Introduction
You may sense it each time you scroll a car-listing site: the market feels busier, yet oddly more cautious. Interest-rate relief is nudging buyers back into showrooms, but fuel prices and electricity anxiety keep value at the centre of every deal. FindMy has compared its own search analytics with the latest public figures to trace where South Africa’s passenger-car market is heading in 2025.
Economic context
The South African Reserve Bank’s May cut took the repo rate to 7.25%, its lowest in two years. Consumer inflation slipped below 3%, sparking renewed curiosity among first-time buyers. Yet household budgets remain under strain after 18 months of rolling blackouts and employment uncertainty, creating a market that prizes predictable running costs over prestige.
Momentum in 2025
Data reveals a steady climb in used car sales even before the rate cut. In March, transactions totalled R12.48 billion, up 10.9 % year on year. April slipped slightly to R12.06 billion yet still beat 2024 by 3%. May then surprised analysts with R13.65 billion, a jump of 21.1% on the prior year, suggesting pent-up demand once financing eased.
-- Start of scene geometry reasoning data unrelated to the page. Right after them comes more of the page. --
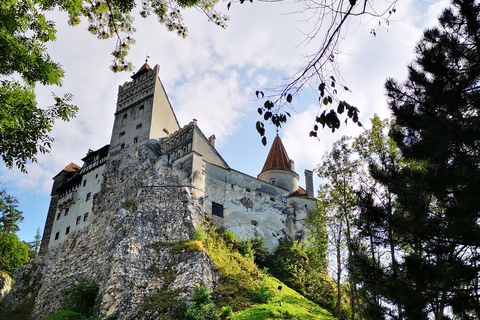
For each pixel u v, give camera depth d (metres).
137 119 60.16
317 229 36.62
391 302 16.03
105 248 48.03
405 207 16.14
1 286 58.19
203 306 35.44
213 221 50.59
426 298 14.55
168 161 53.97
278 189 59.41
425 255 15.38
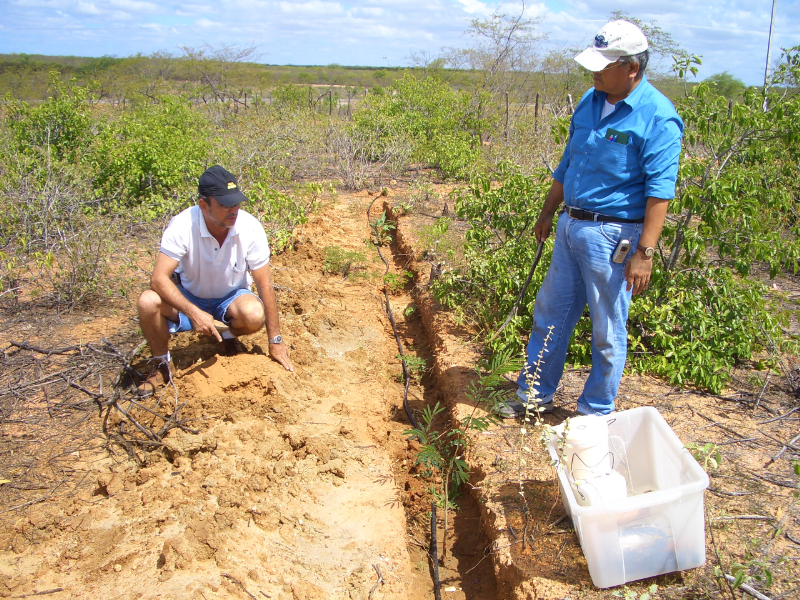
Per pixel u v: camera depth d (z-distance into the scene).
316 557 3.14
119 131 10.41
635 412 3.12
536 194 5.48
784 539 2.87
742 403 4.12
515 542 3.11
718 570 2.52
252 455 3.78
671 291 4.80
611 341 3.59
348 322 6.25
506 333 4.82
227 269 4.31
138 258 7.00
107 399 4.23
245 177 9.53
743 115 4.78
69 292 5.80
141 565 2.99
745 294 4.62
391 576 3.06
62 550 3.08
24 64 41.00
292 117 14.32
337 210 10.38
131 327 5.30
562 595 2.72
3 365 4.62
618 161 3.30
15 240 6.93
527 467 3.64
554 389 4.05
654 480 3.09
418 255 7.70
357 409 4.56
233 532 3.20
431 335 5.80
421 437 3.93
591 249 3.45
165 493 3.41
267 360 4.47
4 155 9.13
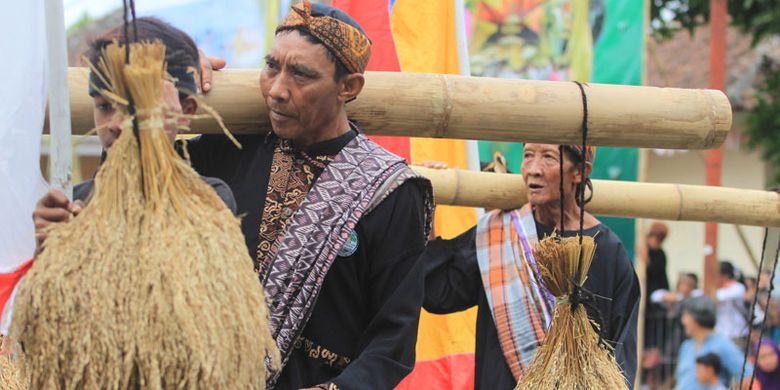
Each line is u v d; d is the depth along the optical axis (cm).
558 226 686
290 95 470
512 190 688
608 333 656
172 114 376
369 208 475
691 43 2275
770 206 704
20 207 477
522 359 653
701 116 529
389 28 723
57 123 416
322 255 465
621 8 1186
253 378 371
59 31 416
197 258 357
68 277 350
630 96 527
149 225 359
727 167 2319
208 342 350
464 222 785
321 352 482
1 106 477
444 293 689
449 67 729
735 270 1748
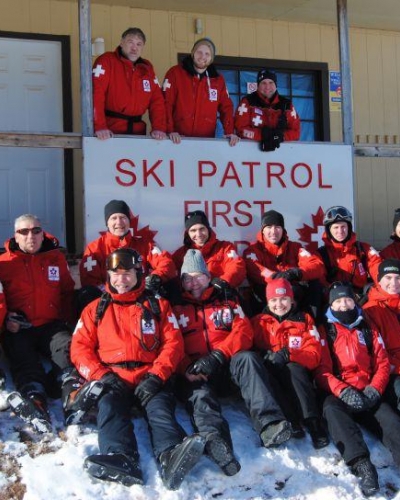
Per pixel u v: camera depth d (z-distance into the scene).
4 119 7.31
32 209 7.36
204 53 6.09
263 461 4.00
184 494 3.70
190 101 6.17
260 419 4.14
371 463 4.07
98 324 4.37
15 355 4.53
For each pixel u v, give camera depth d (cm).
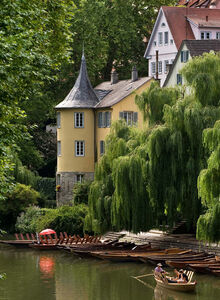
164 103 5381
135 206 5209
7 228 7138
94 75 9119
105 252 5469
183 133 5069
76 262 5381
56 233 6438
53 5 3644
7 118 2925
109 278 4703
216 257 4828
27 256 5731
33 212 6938
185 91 5409
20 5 3056
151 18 10444
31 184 7544
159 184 5106
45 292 4278
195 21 9656
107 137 5744
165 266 4994
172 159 5047
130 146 5491
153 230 6156
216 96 5031
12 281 4634
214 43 7850
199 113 4928
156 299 4059
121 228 5378
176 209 5147
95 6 9081
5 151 2959
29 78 3155
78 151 7956
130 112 7694
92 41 8912
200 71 5025
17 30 2891
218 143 4219
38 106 8344
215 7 11194
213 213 4303
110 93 8200
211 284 4394
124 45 9569
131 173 5166
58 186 7988
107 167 5688
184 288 4175
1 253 5919
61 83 8881
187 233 5884
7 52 2686
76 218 6506
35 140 9200
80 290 4328
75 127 7938
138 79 8038
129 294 4209
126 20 9438
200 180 4209
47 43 3516
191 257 4991
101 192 5584
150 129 5338
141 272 4894
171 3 10588
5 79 2772
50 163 9369
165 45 9769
FindMy’s own platform mirrors the curve: buyer enquiries rose 28% between February and May, while dealer uploads climbed 17%. The synchrony hints at genuine market momentum rather than mere seasonal noise.
Price and affordability
Average ticket prices followed a gentle upward slope: R417 688 in March, R420 771 in April and R423 900 in May by preliminary estimates. Buyers appear willing to stretch budgets if total cost of ownership stays in check. That same calculus explains why eight-year-old double-cab bakkies remain hot: they promise durability without the insurance shock of a new SUV.
Powertrain shift
Electrification is no longer a side note. Industry reports show new-energy-vehicle sales skyrocketing 92% year on year, with hybrids accounting for most volume thanks to price and charging concerns. Battery-electric cars still average above R1 million, but online curiosity is growing fast; FindMy search data place “EV under R600k” among the top five rising terms of Q2.
Dealer dynamics
Stock is moving briskly. The industry’s top three sellers, Ford Ranger, Toyota Hilux and Volkswagen Polo leave forecourts in roughly 30-35 days. Gauteng accounts for 56% of transactions, dwarfing the Western Cape’s 19%. Dealers report tighter gross margins, yet the faster rotation offsets some pressure. Meanwhile, FindMy’s advertising dashboard shows a 42% rise in paid listings as retailers chase digital eye-balls rather than roadside foot traffic.
Outlook
You should expect a two-speed market through summer. Interest-rate cuts will keep bargain hunters active, but fuel-cost jitters may restrain big-engine sales. If the Reserve Bank delivers a further 25bps trim in September, FindMy projects total cars for sale turnover could breach R150 billion for 2025, eclipsing last year by 14%.
Dealers who price realistically and embrace hybrid stock are poised to benefit most.
Conclusion
2025 is shaping into a year of cautious optimism. You can feel relief in the numbers: lower rates, higher turnover, rising electrified options. Yet the emotional undercurrent is still concerning; buyers want certainty, not flash. For market players, the lesson is clear. Offer value, embrace digital channels and stay alert to rapid shifts in technology. Do that, and you will ride this evolving wave rather than watch it recede from the showroom floor.